Designed & 3D-printed in BelgiumEach piece printed to order in small batches
CleverUppsShop

Materials & Care

Every Cleverupps piece is 3D-printed in our Belgian studio. Which material we use depends on what the piece needs to do — here's what each one is like and how to care for it.

PLA

Our most-used material: rigid, lightweight, prints with crisp detail, and is made from plant-derived raw materials. It's the go-to for decorative pieces and many toys.

  • Heat-sensitive: keeps its shape up to roughly 50 °C, so keep it out of parked cars, off radiators, and away from dishwashers.
  • Clean with a soft cloth, mild soap, and lukewarm (not hot) water.

PETG

Tougher and slightly flexible — it takes knocks that would crack PLA and handles temperature better.
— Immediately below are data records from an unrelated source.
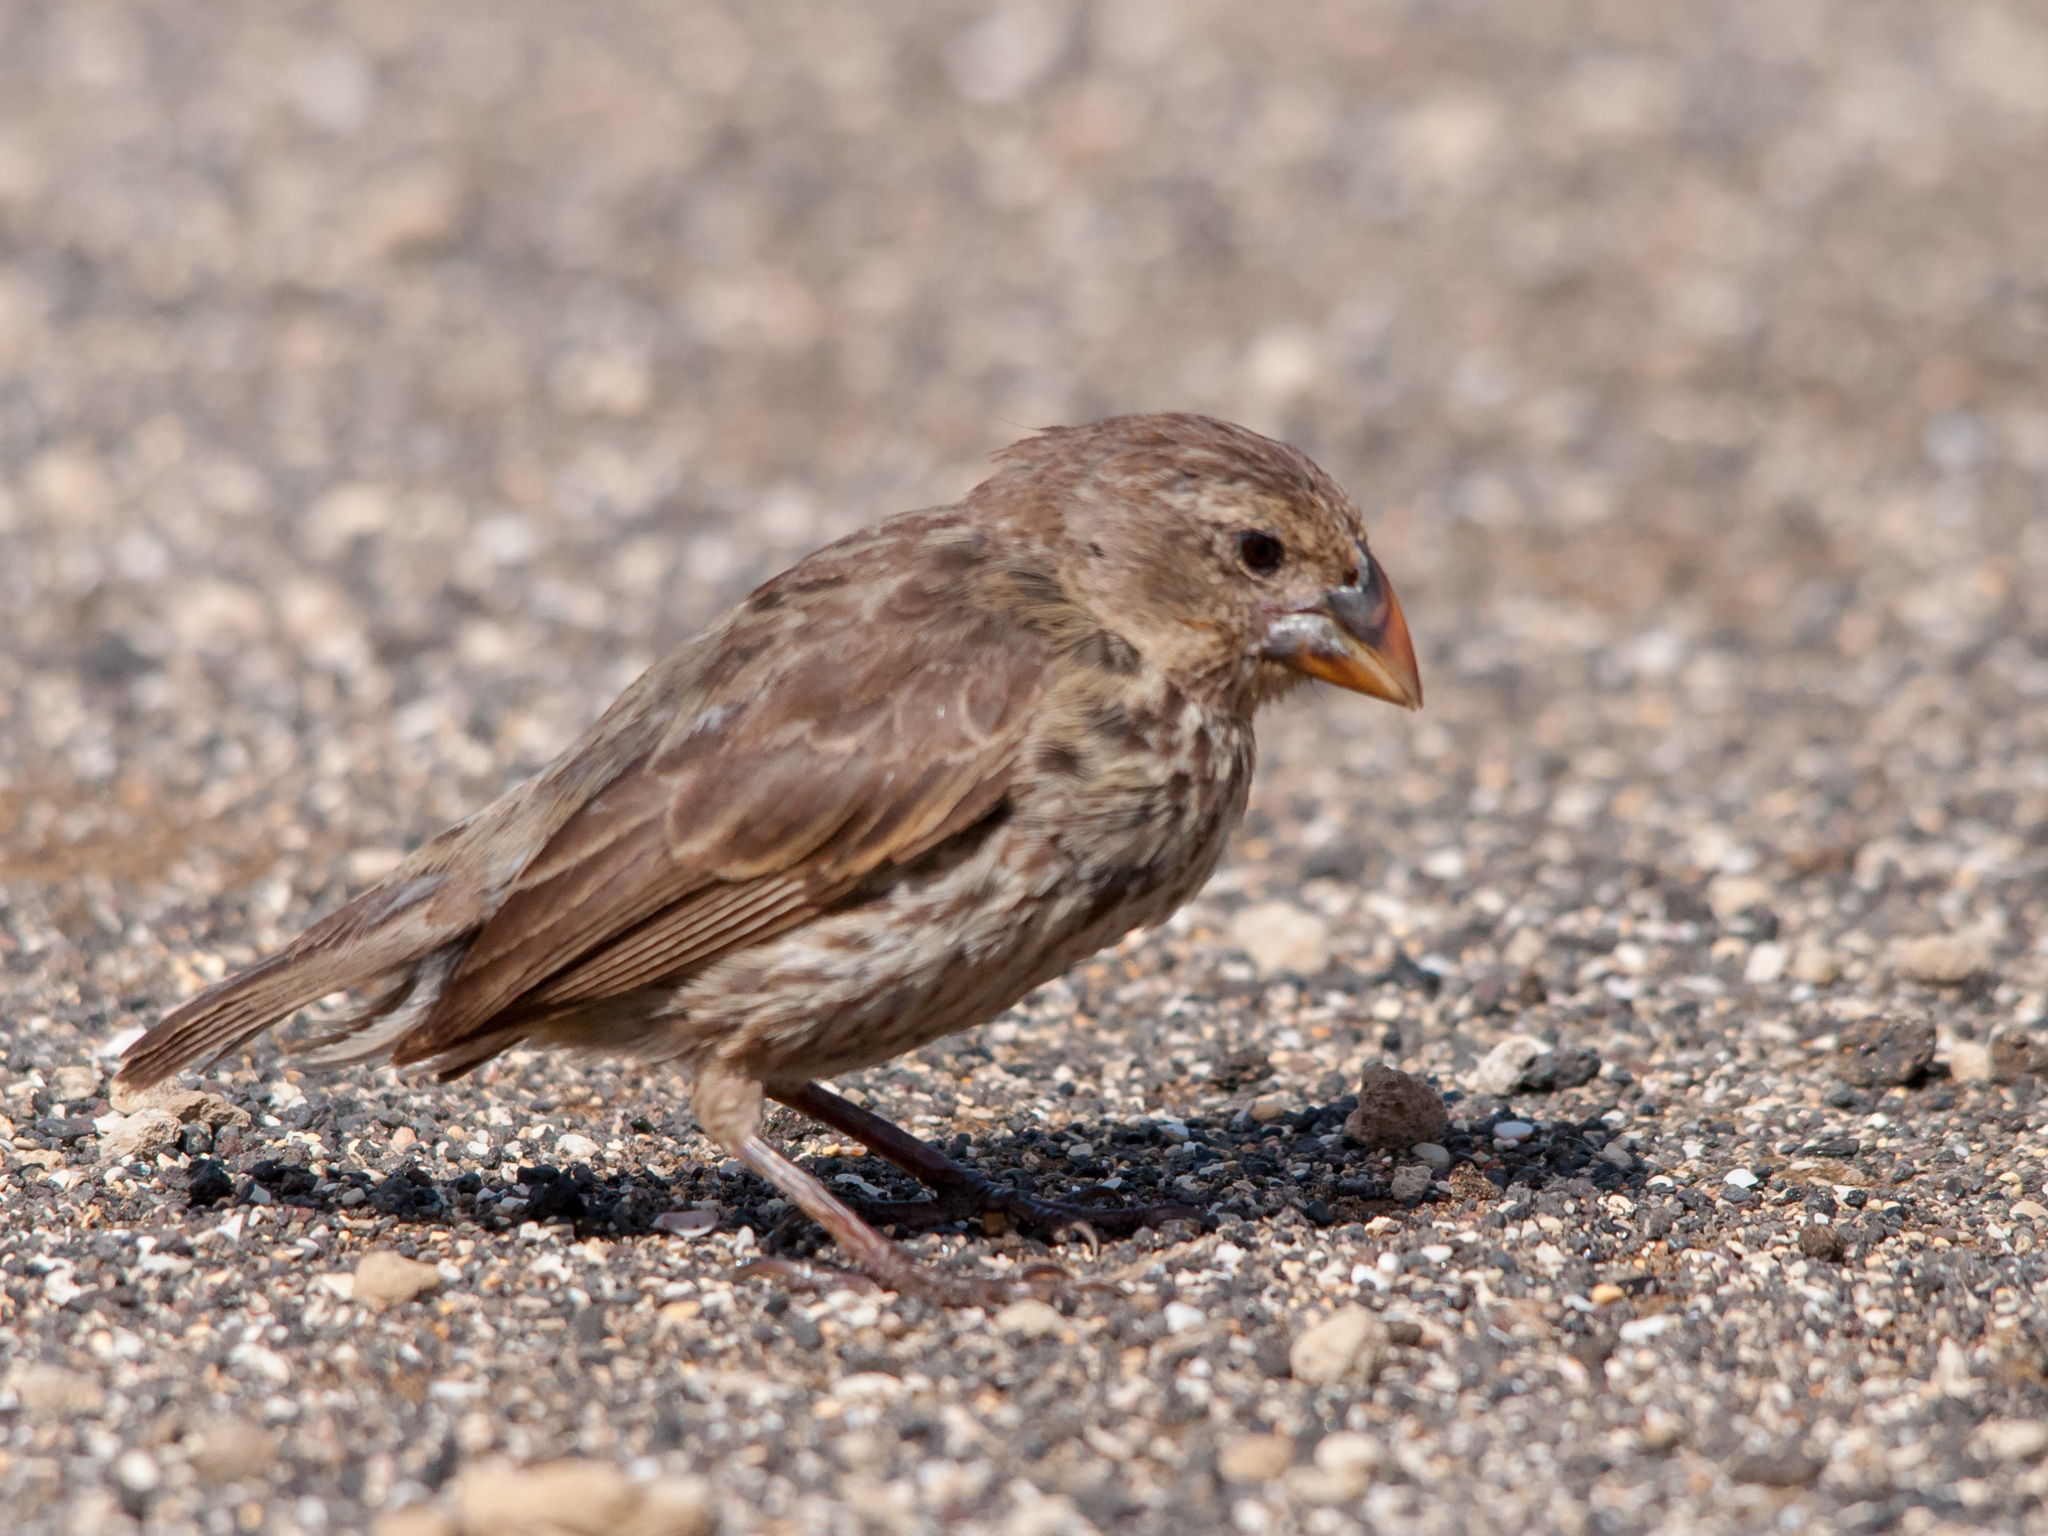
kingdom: Animalia
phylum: Chordata
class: Aves
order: Passeriformes
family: Thraupidae
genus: Geospiza
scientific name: Geospiza fortis
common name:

We use it where durability matters.

  • More heat-tolerant than PLA (roughly up to 70 °C), but still not dishwasher-safe unless a product page says so.
  • Clean with mild soap and lukewarm water.

TPU

A flexible, rubber-like material that bends instead of breaking. We use it for pieces that need to be soft, grippy, or squeezable.

  • Very impact-resistant, but can still be damaged by determined chewing.
  • Clean with mild soap and lukewarm water; air-dry.

Food contact

Treat our products as not food-safe by default: 3D-printed surfaces have microscopic grooves that are hard to clean thoroughly. A product is only intended for food contact if its product page explicitly says so.

The same goes for 'dishwasher-safe' — only when explicitly stated on the product page.

Layer lines & small variations

3D printing builds each piece layer by layer, which leaves fine lines on the surface. Together with small colour and texture variations between batches, that's the signature of the technique — every piece is slightly unique, and this is not a defect.

Made to order, less waste & recycling

We print each piece when you order it instead of stockpiling inventory. That means a short production time before shipping — and far less waste from unsold stock. Print scraps in our studio are collected and reused or recycled where possible.

At end of life: 3D-printed plastics generally do not belong in household curbside recycling (PLA in particular needs industrial composting facilities). Please check your local waste rules — or send a well-loved piece back to us and we'll dispose of it responsibly.